My friend Sara Sunshine Wakefield died last week. Even after I get the first e-mail, “Cause of death is not known, but it sounds like it was health related,” the place in my brain that stores “believable factoids,” spits this news back out. Must be a mistake. If you took a random sample of ten 35-year old Americans, Sara would win, hands down, the most likely to live to ninety. She was young and strong and fit and resilient in a way that allowed her to continually reinvent herself, each incarnation more inspiring than the last.
I actually click out of e-mail to check the weather report for my upcoming backpacking trip, trying to shake this impossible news from my mind like a dog after a swim.
Sara and I were apprentices together in the late 90’s at Hummingbird Herbals. We chopped pungent finger-thick roots in the herb shop kitchen and plucked sunny arnica flowers together in the forest. She had a black dog named Bear who went everywhere with her, and more smiles per hour than the average extremely happy person.

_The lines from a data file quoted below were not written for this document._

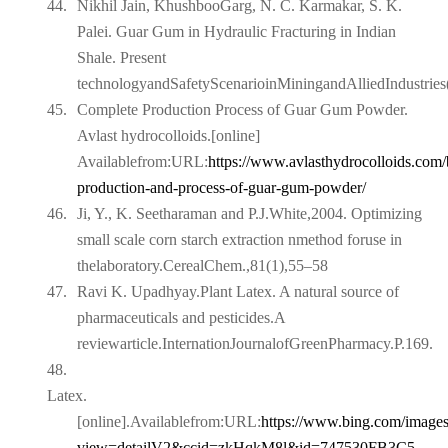
44.
Nikhil Jain, KhushbooGarg, N. C. Karmakar, S. K.
Palei. Guar Gum in Hydraulic Fracturing in Indian
Shale. Present
technologyandSafetyScenarioinMiningandAlliedIndustri
45.
Complete Production Process of Guar Gum Powder.
Avlast hydrocolloids.[online]
Availablefrom:URL:
https://www.avlasthydrocolloids.com/
production-and-process-of-
guar-gum-powder/
46.
Ji, Y., K. Seetharaman and P.J.White,2004. Optimizing
small scale corn starch extraction nmethod foruse in
thelaboratory.CerealChem.,81(1),55–58
47.
Ravi K. Upadhyay.Plant Latex. A natural source of
pharmaceuticals and pesticides.A
reviewarticle.InternationJournalofGreenPharmacy.P.169.
48.
Latex.
[online].Availablefrom:URL:
https://www.bing.com/images
view=detailV2&ccid=zkHqkM8l&id=747530FB3C5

Sara Sunshine, 1977 – 2013.
I remember her winter wedding: her midwestern Mama toting trays of hardy homemade casseroles from the kitchen; Sara’s baby daughter in frilly white; the way Sara herself MC-ed the toasts, manning the mic—tipsy on the enormity of her own wedding—adding to people’s hilarious stories about her, supplying forgotten details, and having the best time of anyone.
Because I am the poster child for “moves slow,” I was usually two steps behind Sara’s latest reinvention of herself. While I was still excited for the natural foods store she and a friend opened in Mancos (because there wasn’t any store that sold organic food, Sara just up and started her own), she had sold her share and begun grad school. While I was still enamored over her urban homestead in Mancos (she was the first person I knew to have chickens), she was divorcing and selling her house. While I celebrated her as a free-spirit wild child, she was running the Durango Manna Soup Kitchen, as Executive Director thankyouverymuch. Her frequent “moving on” was not of laziness or dissatisfaction, rather, it seemed her calling to pour her heart into creating amazing things, before moving on to bless something new.
After getting the news, I leave the next day on a backpacking trip with some friends, because as I told some Mama-friends recently, “Girls backpacking trips are the new thing! Leave those babies with the Daddys!”
The mountains are so breathtaking it’s almost painful. My heart is scarcely sufficient to truly take it in. I want to sweep the whole landscape into my hands and stash it in my pocket. Even the biting flies, the lightning shaking the sky, and damp boots are the small hardships that make the sun’s sudden appearance akin to a biblical miracle. The mountain weather changes faster than you can have an opinion about it. The monsoons have begun and the ground is swollen with water. Rain-fed creeks fling themselves dramatically over waterfalls. The plants exhale greenness.
I think of Sara as I walk, as I fall asleep under my tarp, first thing in the morning. I can still hear her voice perfectly. In my memory she is grabbing my shoulder, nodding and laughing, taking life’s hard knocks and burying them in a compost pile called, “that was yesterday.”
Oh, just a little hail not melting at 11,500.
Here in the mountains there is no ambivalence, no sentimentality. There’s nothing to evaluate, nowhere that my small human opinion matters. Rain falls, seeds crack open, roots stretch, flowers burst, pollinators visit, new seeds form, drop and wait for winter. Animals kill and eat and die. Every living thing has its niche, living on the spectrum: face value. The patches of yellow arnica—some in full glowing bloom, others already turned to wispy seeds—are both unapologetically themselves.
I can’t make sense of Sara’s death, it just feels all wrong. I keep thinking there must be some mean and grumpy recluse in say, Chickasha, Oklahoma, we should be able to substitute for her; a quick and easy exchange, no questions asked. I dedicated this backpacking trip to Sara, but wasn’t really sure what that meant. To me, afterlife is how the molecules that were Sara merge with the Universe, or how we share Sara’s stories with her daughter, which feels like a bum deal compared to having your actual mother. After walking a few days, I know that I dedicate this trip to those of us who remain, that we may remember to follow our hearts, to cultivate inner and outer peace, and to be grateful for our lives on this planet today.
In gratitude for the teacher she was.
Cause of death appears to be non-viral meningitis and pneumonia.